Integration tests are the most effective way to test GraphQL operations. These tests run actual queries and mutations against your schema and resolvers to verify the full execution path. They validate how operations interact with the schema, resolver logic, and any connected systems.

Compared to unit tests, which focus on isolated resolver functions, integration tests exercise the full request flow. This makes them ideal for catching regressions in schema design, argument handling, nested resolution, and interaction with data sources.

To run integration tests, you don’t need a running server. Instead, use the graphql() function from graphql-js, which directly executes operations against a schema.

Integration testing for operations includes the following steps:

  1. Build an executable schema: Use GraphQLSchema or a schema construction utility like makeExecutableSchema().
  2. Provide resolver implementations: Use real or mocked resolvers depending on what you’re testing.
  3. Set up a context if needed: Include things like authorization tokens, data loaders, or database access in the context.
  4. Call graphql() with your operation: Pass the schema, query or mutation, optional variables, and context.
  5. Validate the result: Assert that the data is correct and errors is either undefined or matches expected failure cases.

What you can test with operations

Use integration tests to verify:

  • Query and mutation flows
  • Variable handling and input validation
  • Nested field resolution
  • Error states and nullability
  • Real vs. mocked resolver behavior

These tests help ensure your GraphQL operations behave as expected across a wide range of scenarios.

Writing tests

Queries and mutations

Use graphql() to run a GraphQL document string. Here’s a basic test for a query:

const result = await graphql({
  schema,
  source: 'query { user(id: "1") { name } }',
});
 
expect(result.errors).toBeUndefined();
expect(result.data?.user.name).toBe('Alice');

For mutations, the structure is the same:

const source = `
  mutation {
    createUser(input: { name: "Bob" }) {
      id
      name
    }
  }
`;
 
const result = await graphql({ schema, source });
 
expect(result.errors).toBeUndefined();
expect(result.data?.createUser.name).toBe('Bob');

Variables

Use the variableValues option to test operations that accept input:

const result = await graphql({
  schema,
  source: `
    query GetUser($id: ID!) {
      user(id: $id) {
        name
      }
    }
  `,
  variableValues: { id: '1' },
});

Nested queries

Nested queries validate how parent and child resolvers interact. This ensures the response shape aligns with your schema and the data flows correctly through resolvers:

const result = await graphql({
  schema,
  source: `
    {
      user(id: "1") {
        name
        posts {
          title
        }
      }
    }
  `,
});
 
expect(result.errors).toBeUndefined();
expect(result.data?.user.posts).toHaveLength(2);

Validating results

When validating results, test both data and errors:

  • Use toEqual for strict matches.
  • Use toMatchObject for partial structure checks.
########
Problems to solve:
1. List every scenario that the GraphQL testing guide says integration tests can be used to verify.
2. According to the GraphQL testing guide, which option is used to test operations that accept input?
3. Translate this sentence from the GraphQL testing guide into Spanish: "To run integration tests, you don’t need a running server."
Rely only on the GraphQL testing guide for the tasks.

Entries shown:
########
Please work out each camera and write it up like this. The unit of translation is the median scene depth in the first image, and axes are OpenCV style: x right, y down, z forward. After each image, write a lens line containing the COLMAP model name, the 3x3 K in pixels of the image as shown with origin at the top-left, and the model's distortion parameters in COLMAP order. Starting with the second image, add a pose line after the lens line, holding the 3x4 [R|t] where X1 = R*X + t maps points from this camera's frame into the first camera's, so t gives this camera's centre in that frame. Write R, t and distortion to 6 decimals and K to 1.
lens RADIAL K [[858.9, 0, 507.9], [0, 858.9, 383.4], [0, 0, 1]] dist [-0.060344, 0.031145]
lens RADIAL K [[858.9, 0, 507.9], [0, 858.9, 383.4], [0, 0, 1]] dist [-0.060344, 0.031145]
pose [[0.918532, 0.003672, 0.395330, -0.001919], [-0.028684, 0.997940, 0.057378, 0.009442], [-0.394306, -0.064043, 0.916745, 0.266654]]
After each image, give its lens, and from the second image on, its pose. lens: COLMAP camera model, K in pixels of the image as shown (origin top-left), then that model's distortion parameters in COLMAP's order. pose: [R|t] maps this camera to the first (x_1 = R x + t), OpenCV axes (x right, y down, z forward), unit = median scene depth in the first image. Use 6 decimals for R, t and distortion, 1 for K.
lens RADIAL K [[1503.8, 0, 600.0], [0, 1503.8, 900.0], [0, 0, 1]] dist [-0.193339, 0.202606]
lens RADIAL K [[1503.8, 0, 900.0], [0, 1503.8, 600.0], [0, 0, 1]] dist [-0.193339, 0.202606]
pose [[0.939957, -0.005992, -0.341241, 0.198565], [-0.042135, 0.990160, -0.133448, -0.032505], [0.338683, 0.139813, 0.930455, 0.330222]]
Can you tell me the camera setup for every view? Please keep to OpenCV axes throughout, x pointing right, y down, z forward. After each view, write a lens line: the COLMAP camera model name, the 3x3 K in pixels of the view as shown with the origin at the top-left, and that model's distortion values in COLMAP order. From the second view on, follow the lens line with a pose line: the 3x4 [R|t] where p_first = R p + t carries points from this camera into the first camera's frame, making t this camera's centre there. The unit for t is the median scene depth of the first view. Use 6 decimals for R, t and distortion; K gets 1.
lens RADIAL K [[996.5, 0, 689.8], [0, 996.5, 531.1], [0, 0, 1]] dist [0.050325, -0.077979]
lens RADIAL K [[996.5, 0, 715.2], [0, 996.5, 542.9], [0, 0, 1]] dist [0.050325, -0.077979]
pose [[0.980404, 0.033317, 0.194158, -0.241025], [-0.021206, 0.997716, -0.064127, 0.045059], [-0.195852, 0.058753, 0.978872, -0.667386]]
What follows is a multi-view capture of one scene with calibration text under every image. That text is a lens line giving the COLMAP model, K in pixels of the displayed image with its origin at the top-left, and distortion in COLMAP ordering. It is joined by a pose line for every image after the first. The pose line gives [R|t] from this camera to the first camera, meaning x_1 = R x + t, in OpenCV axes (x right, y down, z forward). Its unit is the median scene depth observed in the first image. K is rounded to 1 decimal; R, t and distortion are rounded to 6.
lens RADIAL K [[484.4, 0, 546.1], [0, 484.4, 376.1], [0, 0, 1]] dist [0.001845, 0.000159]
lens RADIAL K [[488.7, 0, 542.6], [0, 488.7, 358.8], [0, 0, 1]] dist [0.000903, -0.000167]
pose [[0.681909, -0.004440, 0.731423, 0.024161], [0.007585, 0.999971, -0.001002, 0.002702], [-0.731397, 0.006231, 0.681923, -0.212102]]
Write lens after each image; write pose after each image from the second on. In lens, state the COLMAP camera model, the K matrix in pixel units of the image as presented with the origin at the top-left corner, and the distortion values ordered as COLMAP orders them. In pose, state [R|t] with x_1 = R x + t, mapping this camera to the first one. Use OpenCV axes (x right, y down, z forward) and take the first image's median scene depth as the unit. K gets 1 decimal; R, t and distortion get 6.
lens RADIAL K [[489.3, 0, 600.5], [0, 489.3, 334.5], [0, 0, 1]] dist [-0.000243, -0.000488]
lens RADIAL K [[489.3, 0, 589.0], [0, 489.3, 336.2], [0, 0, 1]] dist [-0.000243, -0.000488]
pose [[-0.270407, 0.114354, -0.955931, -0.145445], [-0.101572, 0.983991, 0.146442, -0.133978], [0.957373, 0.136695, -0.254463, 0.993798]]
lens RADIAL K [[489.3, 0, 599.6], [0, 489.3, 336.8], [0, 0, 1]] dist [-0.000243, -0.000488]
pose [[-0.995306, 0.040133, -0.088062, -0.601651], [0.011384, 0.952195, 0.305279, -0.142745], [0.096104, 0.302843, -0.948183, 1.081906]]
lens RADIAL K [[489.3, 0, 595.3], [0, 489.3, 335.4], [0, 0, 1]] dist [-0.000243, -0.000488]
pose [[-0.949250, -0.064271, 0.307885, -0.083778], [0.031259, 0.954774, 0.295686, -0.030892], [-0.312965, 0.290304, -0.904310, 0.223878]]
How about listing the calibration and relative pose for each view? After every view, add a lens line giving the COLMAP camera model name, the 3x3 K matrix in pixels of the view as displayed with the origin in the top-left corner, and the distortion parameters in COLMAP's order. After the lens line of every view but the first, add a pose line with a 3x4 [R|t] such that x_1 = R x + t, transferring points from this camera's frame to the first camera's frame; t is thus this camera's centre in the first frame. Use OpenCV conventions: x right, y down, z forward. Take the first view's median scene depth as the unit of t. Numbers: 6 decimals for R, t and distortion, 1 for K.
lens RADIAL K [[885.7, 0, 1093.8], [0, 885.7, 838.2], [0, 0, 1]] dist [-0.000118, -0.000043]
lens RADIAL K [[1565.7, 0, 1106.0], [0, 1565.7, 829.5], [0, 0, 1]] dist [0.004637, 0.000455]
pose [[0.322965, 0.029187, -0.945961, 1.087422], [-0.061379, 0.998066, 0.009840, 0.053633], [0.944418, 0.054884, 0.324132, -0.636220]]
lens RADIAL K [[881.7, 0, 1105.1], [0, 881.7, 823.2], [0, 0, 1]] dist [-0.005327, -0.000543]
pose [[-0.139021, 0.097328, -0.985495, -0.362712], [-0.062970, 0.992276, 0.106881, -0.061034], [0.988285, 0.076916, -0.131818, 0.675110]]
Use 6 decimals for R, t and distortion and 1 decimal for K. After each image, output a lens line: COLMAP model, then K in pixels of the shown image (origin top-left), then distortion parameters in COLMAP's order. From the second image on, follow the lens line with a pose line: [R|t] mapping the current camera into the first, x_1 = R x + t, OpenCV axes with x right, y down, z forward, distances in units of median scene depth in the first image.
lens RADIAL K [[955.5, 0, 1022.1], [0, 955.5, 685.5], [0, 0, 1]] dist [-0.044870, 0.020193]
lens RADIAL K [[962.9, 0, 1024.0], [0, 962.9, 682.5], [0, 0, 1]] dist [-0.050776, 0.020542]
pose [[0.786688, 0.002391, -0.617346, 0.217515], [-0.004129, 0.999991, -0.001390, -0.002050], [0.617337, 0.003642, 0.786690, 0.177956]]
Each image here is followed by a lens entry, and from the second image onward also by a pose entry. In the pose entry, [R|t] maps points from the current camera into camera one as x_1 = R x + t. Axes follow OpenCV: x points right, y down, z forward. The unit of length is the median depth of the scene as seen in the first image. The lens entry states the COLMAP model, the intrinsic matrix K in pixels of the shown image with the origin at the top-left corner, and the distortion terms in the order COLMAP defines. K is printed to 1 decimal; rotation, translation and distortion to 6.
########
Problem solutions:
1.
- Query and mutation flows
- Variable handling and input validation
- Nested field resolution
- Error states and nullability
- Real vs. mocked resolver behavior

2. The variableValues option.

3. Para ejecutar pruebas de integración, no necesitas un servidor en ejecución.